Your answer must be an exact copy of all the entries.

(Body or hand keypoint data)
-------------------------
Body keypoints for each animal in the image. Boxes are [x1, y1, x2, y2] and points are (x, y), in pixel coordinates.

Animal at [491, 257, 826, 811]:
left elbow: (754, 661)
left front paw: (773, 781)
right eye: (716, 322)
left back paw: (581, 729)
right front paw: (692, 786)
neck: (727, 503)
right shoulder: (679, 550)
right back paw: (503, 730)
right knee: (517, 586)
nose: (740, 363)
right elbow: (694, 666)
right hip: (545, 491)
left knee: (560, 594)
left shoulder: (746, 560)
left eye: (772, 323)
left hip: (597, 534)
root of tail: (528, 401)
-------------------------
§ Solved exercise
Body keypoints for each animal in the image. Boxes are [x1, y1, x2, y2] and points are (x, y), in pixel coordinates.

Animal at [491, 257, 826, 811]:
left elbow: (754, 661)
left front paw: (773, 781)
right eye: (716, 322)
left back paw: (581, 729)
right front paw: (692, 786)
neck: (727, 503)
right shoulder: (679, 550)
right back paw: (503, 730)
right knee: (517, 586)
nose: (740, 363)
right elbow: (694, 666)
right hip: (545, 491)
left knee: (560, 594)
left shoulder: (746, 560)
left eye: (772, 323)
left hip: (597, 534)
root of tail: (528, 401)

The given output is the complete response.